[Wyodrębnione wiersze]

☆ ☆ ☆ ☆ ☆

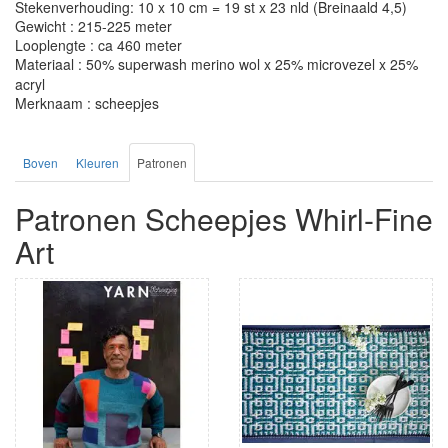
Stekenverhouding: 10 x 10 cm = 19 st x 23 nld (Breinaald 4,5)
Gewicht : 215-225 meter
Looplengte : ca 460 meter
Materiaal : 50% superwash merino wol x 25% microvezel x 25%
acryl
Merknaam : scheepjes
Boven
Kleuren
Patronen
Patronen Scheepjes Whirl-Fine
Art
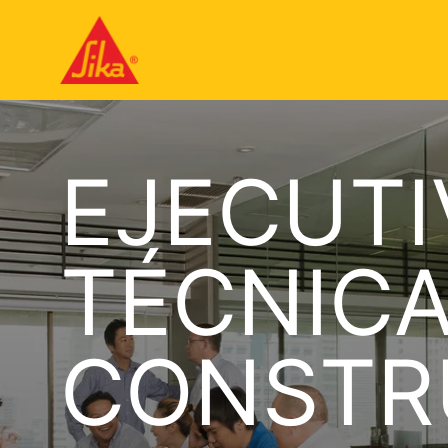
EJECUTI
TÉCNICA
CONSTR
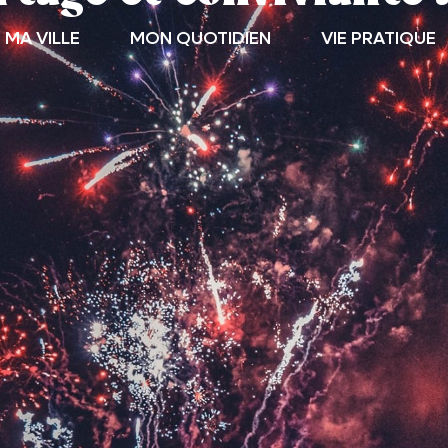
MA VILLE
MON QUOTIDIEN
VIE PRATIQUE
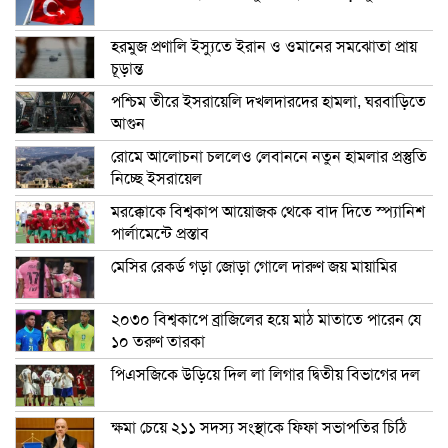
হরমুজ প্রণালি ইস্যুতে ইরান ও ওমানের সমঝোতা প্রায়
চূড়ান্ত
পশ্চিম তীরে ইসরায়েলি দখলদারদের হামলা, ঘরবাড়িতে
আগুন
রোমে আলোচনা চললেও লেবাননে নতুন হামলার প্রস্তুতি
নিচ্ছে ইসরায়েল
মরক্কোকে বিশ্বকাপ আয়োজক থেকে বাদ দিতে স্প্যানিশ
পার্লামেন্টে প্রস্তাব
মেসির রেকর্ড গড়া জোড়া গোলে দারুণ জয় মায়ামির
২০৩০ বিশ্বকাপে ব্রাজিলের হয়ে মাঠ মাতাতে পারেন যে
১০ তরুণ তারকা
পিএসজিকে উড়িয়ে দিল লা লিগার দ্বিতীয় বিভাগের দল
ক্ষমা চেয়ে ২১১ সদস্য সংস্থাকে ফিফা সভাপতির চিঠি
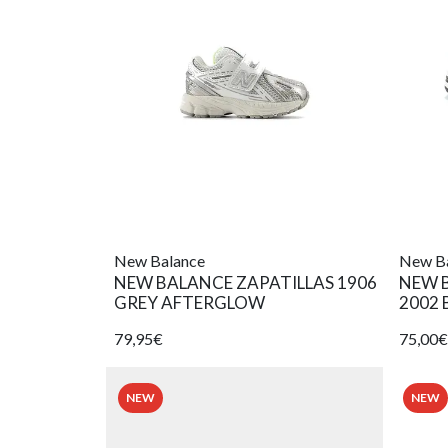
New Balance
New B
NEW BALANCE ZAPATILLAS 1906
NEW B
GREY AFTERGLOW
2002 
79,95€
75,00€
NEW
NEW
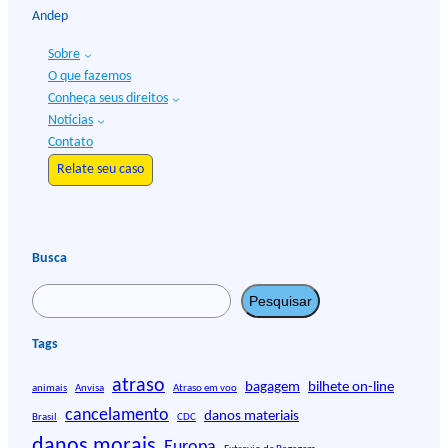
Andep
Sobre
O que fazemos
Conheça seus direitos
Notícias
Contato
Relate seu caso
Busca
P
Pesquisar
e
s
Tags
q
atraso
u
bagagem
bilhete on-line
animais
Anvisa
Atraso em voo
i
cancelamento
danos materiais
Brasil
CDC
s
danos morais
Europa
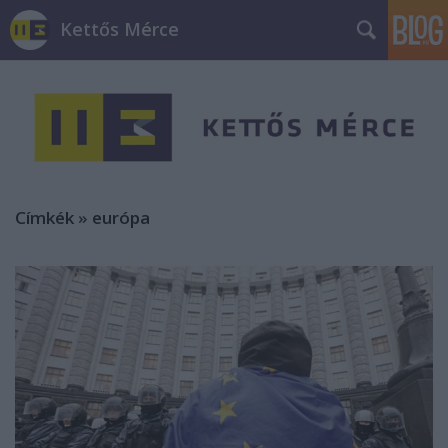
Kettős Mérce
Címkék
»
európa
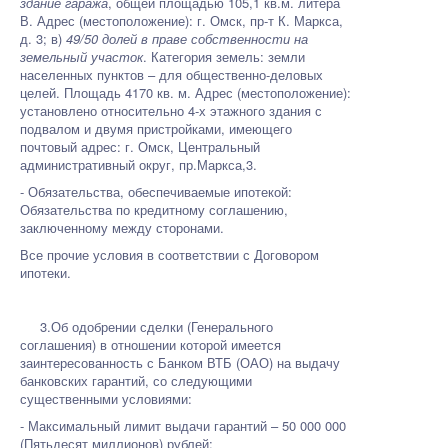
здание гаража
, общей площадью 105,1 кв.м. литера
В. Адрес (местоположение): г. Омск, пр-т К. Маркса,
д. 3; в)
49/50 долей в праве собственности на
земельный участок
. Категория земель: земли
населенных пунктов – для общественно-деловых
целей. Площадь 4170 кв. м. Адрес (местоположение):
установлено относительно 4-х этажного здания с
подвалом и двумя пристройками, имеющего
почтовый адрес: г. Омск, Центральный
административный округ, пр.Маркса,3.
- Обязательства, обеспечиваемые ипотекой:
Обязательства по кредитному соглашению,
заключенному между сторонами.
Все прочие условия в соответствии с Договором
ипотеки.
3.Об одобрении сделки (Генерального
соглашения) в отношении которой имеется
заинтересованность с Банком ВТБ (ОАО) на выдачу
банковских гарантий, со следующими
существенными условиями:
- Максимальный лимит выдачи гарантий – 50 000 000
(Пятьдесят миллионов) рублей;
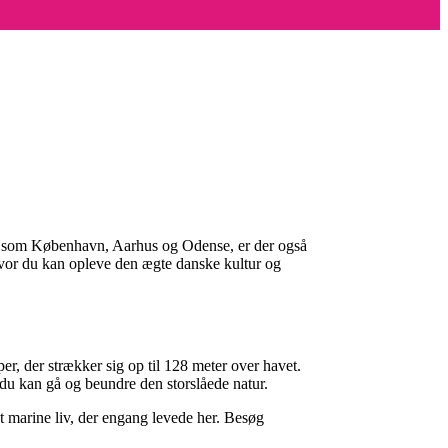
er som København, Aarhus og Odense, er der også
 hvor du kan opleve den ægte danske kultur og
, der strækker sig op til 128 meter over havet.
 du kan gå og beundre den storslåede natur.
t marine liv, der engang levede her. Besøg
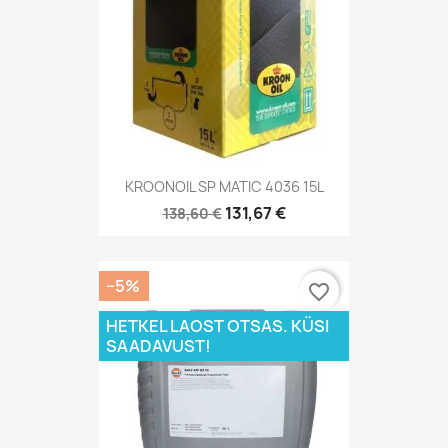
KROONOIL SP MATIC 4036 15L
131,67 €
138,60 €
−5%
favorite_border
HETKEL LAOST OTSAS. KÜSI
SAADAVUST!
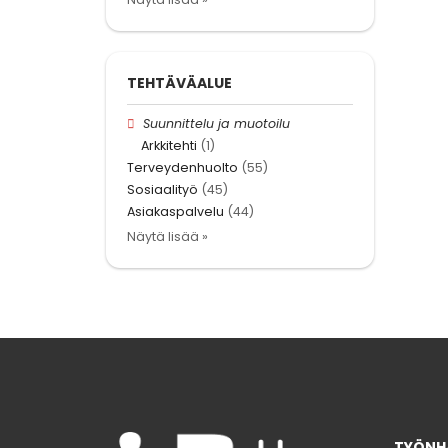
TEHTÄVÄALUE
Suunnittelu ja muotoilu
Arkkitehti
(1)
Terveydenhuolto
(55)
Sosiaalityö
(45)
Asiakaspalvelu
(44)
Näytä lisää »
TYÖNHA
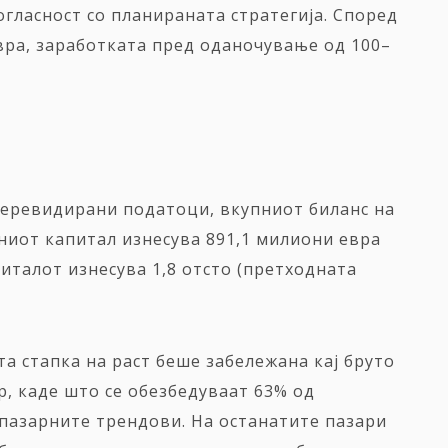
гласност со планираната стратегија. Според
вра, заработката пред оданочување од 100–
неревидирани податоци, вкупниот биланс на
упниот капитал изнесува 891,1 милиони евра
италот изнесува 1,8 отсто (претходната
та стапка на раст беше забележана кај бруто
, каде што се обезбедуваат 63% од
о пазарните трендови. На останатите пазари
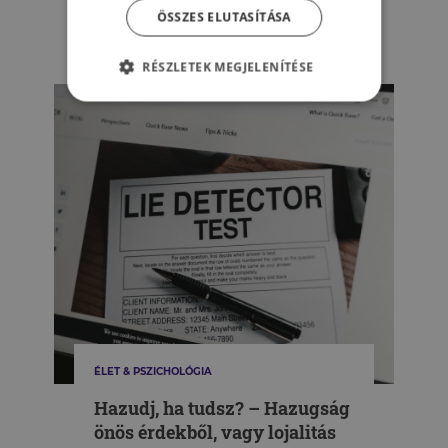
ÖSSZES ELUTASÍTÁSA
SZÜCS TAMÁS
RÉSZLETEK MEGJELENÍTÉSE
ÉLET & PSZICHOLÓGIA
Hazudj, ha tudsz? – Hazugság
önös érdekből, vagy lojalitás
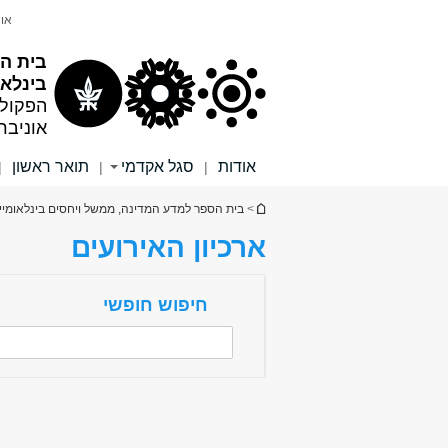
תוכן
תפריט
אונ
עליון
ראשי
בית ה
בינלאו
הפקול
אוניבר
אודות
סגל אקדמי
תואר ראשון
|
|
|
הינך נמצא כאן
>
בית הספר למדע המדינה, ממשל ויחסים בינלאומיי
ארכיון האירועים
חיפוש חופשי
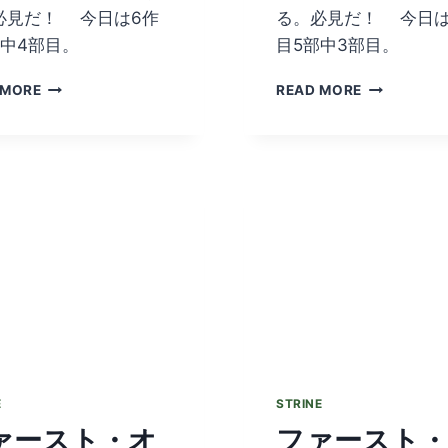
必見だ！ 今日は6作
る。必見だ！ 今日は
部中4部目。
目5部中3部目。
フ
フ
 MORE
READ MORE
ァ
ァ
ー
ー
ス
ス
ト・
ト・
オ
オ
ー
ー
ス
ス
ト
ト
ラ
ラ
リ
リ
ア
ア
ン
ン
ズ
ズ
EPISODE
EPISODE
6
6
E
STRINE
PART
PART
ァースト・オ
ファースト
4/5
3/5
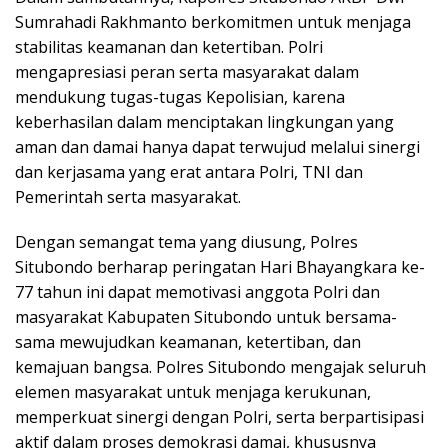
Sumrahadi Rakhmanto berkomitmen untuk menjaga
stabilitas keamanan dan ketertiban. Polri
mengapresiasi peran serta masyarakat dalam
mendukung tugas-tugas Kepolisian, karena
keberhasilan dalam menciptakan lingkungan yang
aman dan damai hanya dapat terwujud melalui sinergi
dan kerjasama yang erat antara Polri, TNI dan
Pemerintah serta masyarakat.
Dengan semangat tema yang diusung, Polres
Situbondo berharap peringatan Hari Bhayangkara ke-
77 tahun ini dapat memotivasi anggota Polri dan
masyarakat Kabupaten Situbondo untuk bersama-
sama mewujudkan keamanan, ketertiban, dan
kemajuan bangsa. Polres Situbondo mengajak seluruh
elemen masyarakat untuk menjaga kerukunan,
memperkuat sinergi dengan Polri, serta berpartisipasi
aktif dalam proses demokrasi damai, khususnya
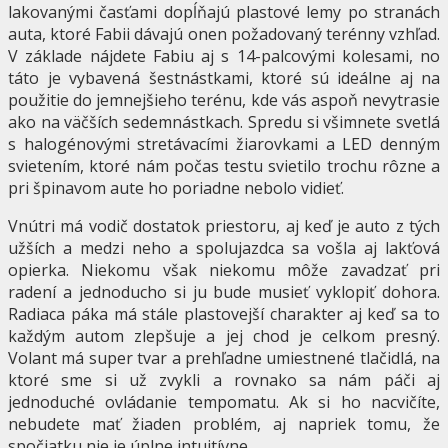
lakovanými časťami dopĺňajú plastové lemy po stranách
auta, ktoré Fabii dávajú onen požadovaný terénny vzhľad.
V základe nájdete Fabiu aj s 14-palcovými kolesami, no
táto je vybavená šestnástkami, ktoré sú ideálne aj na
použitie do jemnejšieho terénu, kde vás aspoň nevytrasie
ako na väčších sedemnástkach. Spredu si všimnete svetlá
s halogénovými stretávacími žiarovkami a LED denným
svietením, ktoré nám počas testu svietilo trochu rôzne a
pri špinavom aute ho poriadne nebolo vidieť.
Vnútri má vodič dostatok priestoru, aj keď je auto z tých
užších a medzi neho a spolujazdca sa vošla aj lakťová
opierka. Niekomu však niekomu môže zavadzať pri
radení a jednoducho si ju bude musieť vyklopiť dohora.
Radiaca páka má stále plastovejší charakter aj keď sa to
každým autom zlepšuje a jej chod je celkom presný.
Volant má super tvar a prehľadne umiestnené tlačidlá, na
ktoré sme si už zvykli a rovnako sa nám páči aj
jednoduché ovládanie tempomatu. Ak si ho nacvičíte,
nebudete mať žiaden problém, aj napriek tomu, že
spočiatku nie je úplne intuitívne.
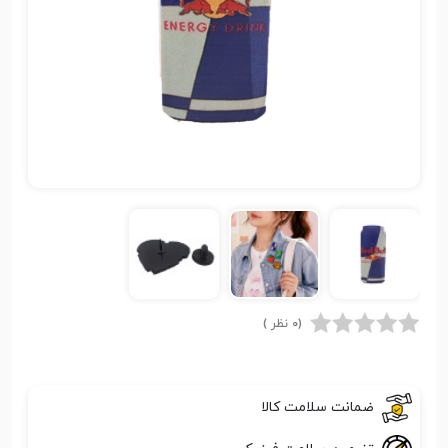
(0 نظر )
ضمانت سلامت کالا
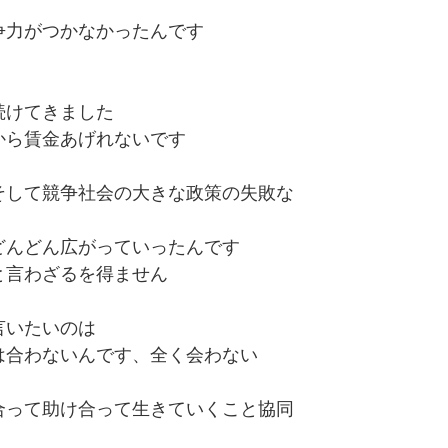
争力がつかなかったんです
続けてきました
から賃金あげれないです
そして競争社会の大きな政策の失敗な
どんどん広がっていったんです
と言わざるを得ません
言いたいのは
は合わないんです、全く会わない
合って助け合って生きていくこと協同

☆ ☆ ☆ ☆ ☆

§ **Pozycja zadania**
Przekształć w tabelę Markdown z kolumnami „Nr” i „Wiersz” wiersze od tego, który zawiera „Sumrahadi Rakhmanto berkomitmen untuk menjaga”, aż po ten, który zawiera „aman dan damai”, oba włącznie. Puste wiersze pomiń.

§ **Odpowiedź do zadania**
| Nr | Wiersz |
|---|---|
| 1 | Sumrahadi Rakhmanto berkomitmen untuk menjaga |
| 2 | stabilitas keamanan dan ketertiban. Polri |
| 3 | mengapresiasi peran serta masyarakat dalam |
| 4 | mendukung tugas-tugas Kepolisian, karena |
| 5 | keberhasilan dalam menciptakan lingkungan yang |
| 6 | aman dan damai hanya dapat terwujud melalui sinergi |